Until their digitization, the files pertaining to displaced persons were completely ordinary working materials, and as such subject to a lot of wear and tear. ITS staff members unpacked, leafed through and made copies of them, then repacked them for further safekeeping. With the aid of a specialized company, the ITS has now deacidified and restored the documents to preserve them as part of the UNESCO’s Memory of the World. 

The Zentrum für Bucherhaltung in Leipzig had less than three months to deacidify the 301,000 documents and carry out the most urgent restoration measures. The actual deacidification, a mass procedure, is routine. The chemical pre- and post-processes, however, were somewhat complicated in the case of these so-called CM/1 files. The abbreviation stands for “Care and Maintenance,” a category consisting primarily of applications for financial assistance, submitted along with photos by former victims of Nazi persecution between 1947 and 1952. The applications are in envelopes, which are likewise being preserved.

To speed up the process and ensure that nothing would be overlooked, the conservators began by cutting the envelopes open on both ends. Then they removed the photos from the documents: glued-on pictures with a knife, riveted ones with a little striking tool. “If you deacidify photos, you run the risk of dissolving the surface coating,” Nicole Dominicus, the head of ITS archive administration, points out.

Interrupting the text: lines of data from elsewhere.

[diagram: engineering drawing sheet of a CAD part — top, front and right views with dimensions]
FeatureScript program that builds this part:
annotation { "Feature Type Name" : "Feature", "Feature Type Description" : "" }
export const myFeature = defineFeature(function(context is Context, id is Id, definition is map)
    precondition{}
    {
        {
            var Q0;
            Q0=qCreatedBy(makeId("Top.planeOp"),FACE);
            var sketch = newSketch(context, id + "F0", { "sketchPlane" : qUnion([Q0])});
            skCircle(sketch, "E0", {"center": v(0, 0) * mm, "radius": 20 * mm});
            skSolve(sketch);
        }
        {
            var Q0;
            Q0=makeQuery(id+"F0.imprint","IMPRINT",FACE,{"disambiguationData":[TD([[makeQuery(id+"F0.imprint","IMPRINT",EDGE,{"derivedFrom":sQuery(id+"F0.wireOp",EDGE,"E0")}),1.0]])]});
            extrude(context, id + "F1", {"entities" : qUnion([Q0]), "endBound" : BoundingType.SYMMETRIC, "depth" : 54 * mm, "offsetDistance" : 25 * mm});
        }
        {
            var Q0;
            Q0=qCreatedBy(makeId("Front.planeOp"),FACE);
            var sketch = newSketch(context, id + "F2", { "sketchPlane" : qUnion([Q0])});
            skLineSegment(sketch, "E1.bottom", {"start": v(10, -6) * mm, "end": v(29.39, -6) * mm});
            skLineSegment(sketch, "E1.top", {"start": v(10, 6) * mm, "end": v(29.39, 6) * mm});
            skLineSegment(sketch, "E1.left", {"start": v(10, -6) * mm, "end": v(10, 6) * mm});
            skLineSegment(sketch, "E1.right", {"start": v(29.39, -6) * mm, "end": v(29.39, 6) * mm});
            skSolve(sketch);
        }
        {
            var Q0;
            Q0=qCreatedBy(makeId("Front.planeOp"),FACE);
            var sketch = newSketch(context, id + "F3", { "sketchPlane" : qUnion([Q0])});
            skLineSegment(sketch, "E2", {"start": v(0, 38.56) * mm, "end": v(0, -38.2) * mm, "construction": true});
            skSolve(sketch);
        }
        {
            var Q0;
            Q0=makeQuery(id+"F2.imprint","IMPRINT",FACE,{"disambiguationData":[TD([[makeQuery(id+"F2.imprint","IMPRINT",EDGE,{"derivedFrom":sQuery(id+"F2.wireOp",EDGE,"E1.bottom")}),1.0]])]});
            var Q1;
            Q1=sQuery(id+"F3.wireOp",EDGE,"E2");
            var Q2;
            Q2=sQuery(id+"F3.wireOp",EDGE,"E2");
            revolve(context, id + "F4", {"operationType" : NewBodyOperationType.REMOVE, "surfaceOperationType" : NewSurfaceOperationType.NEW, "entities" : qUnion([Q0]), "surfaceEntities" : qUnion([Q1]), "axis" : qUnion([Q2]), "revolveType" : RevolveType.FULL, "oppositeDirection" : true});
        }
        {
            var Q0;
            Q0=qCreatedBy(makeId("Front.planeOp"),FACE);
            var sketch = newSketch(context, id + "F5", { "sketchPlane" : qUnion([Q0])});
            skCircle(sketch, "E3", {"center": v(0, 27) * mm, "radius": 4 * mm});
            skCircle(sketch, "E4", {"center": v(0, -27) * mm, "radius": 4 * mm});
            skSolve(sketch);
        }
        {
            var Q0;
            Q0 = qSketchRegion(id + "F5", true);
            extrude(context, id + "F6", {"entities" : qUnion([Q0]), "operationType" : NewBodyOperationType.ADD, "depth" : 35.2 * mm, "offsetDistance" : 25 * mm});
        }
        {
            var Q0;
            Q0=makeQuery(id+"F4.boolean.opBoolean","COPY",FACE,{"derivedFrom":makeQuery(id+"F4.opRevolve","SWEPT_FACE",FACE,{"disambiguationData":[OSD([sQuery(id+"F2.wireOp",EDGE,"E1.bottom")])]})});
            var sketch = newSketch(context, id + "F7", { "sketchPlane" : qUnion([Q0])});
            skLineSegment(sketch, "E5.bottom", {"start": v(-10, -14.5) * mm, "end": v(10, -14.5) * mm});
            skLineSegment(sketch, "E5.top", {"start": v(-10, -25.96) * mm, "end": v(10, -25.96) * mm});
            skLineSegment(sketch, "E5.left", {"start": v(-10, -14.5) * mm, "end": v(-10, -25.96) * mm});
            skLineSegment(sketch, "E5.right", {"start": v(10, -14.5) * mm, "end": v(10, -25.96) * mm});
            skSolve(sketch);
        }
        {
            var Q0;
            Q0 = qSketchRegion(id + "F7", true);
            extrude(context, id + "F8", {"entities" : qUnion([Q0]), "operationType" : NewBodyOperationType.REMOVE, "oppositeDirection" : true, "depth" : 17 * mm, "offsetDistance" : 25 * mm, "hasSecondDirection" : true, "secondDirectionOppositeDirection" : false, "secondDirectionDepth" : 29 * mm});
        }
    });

Owing to the fact that the envelopes’ contents used to be taken out, leafed through and put back in, many of the documents exhibit tears and creases. “For decades, these files were what we had to work with,” Dominicus explains. The Zentrum für Bucherhaltung repaired major tears and flaws to keep them from tearing further. For deacidification, the 2.8 tons of documents were put in wire baskets. Then they were dipped into a chemical solution that neutralizes acids, thus retarding the paper’s decay. During the drying process, the specialists smoothened the paper and removed creases.

For the ITS, the preservation of its holdings is a never-ending responsibility. Since the year 2000, it’s had six million documents deacidified. For the current treatment of the CM/1 files from Austrian DP camps, the tracing service once again profited from a special government program for the preservation of written cultural heritage, and thus from addition federal funding. The CM/1 files from Germany already underwent deacidification two years ago. “These records are particularly interesting because of the photos, the information the DPs provided on their relatives, and the documents pertaining to children,” Dominicus comments. In order to set the right priorities in its restoration efforts, the ITS has just updated its damage register. “After all, the optimum preservation of our UNESCO Memory of the World is an important ongoing task,” Dominicus sums up.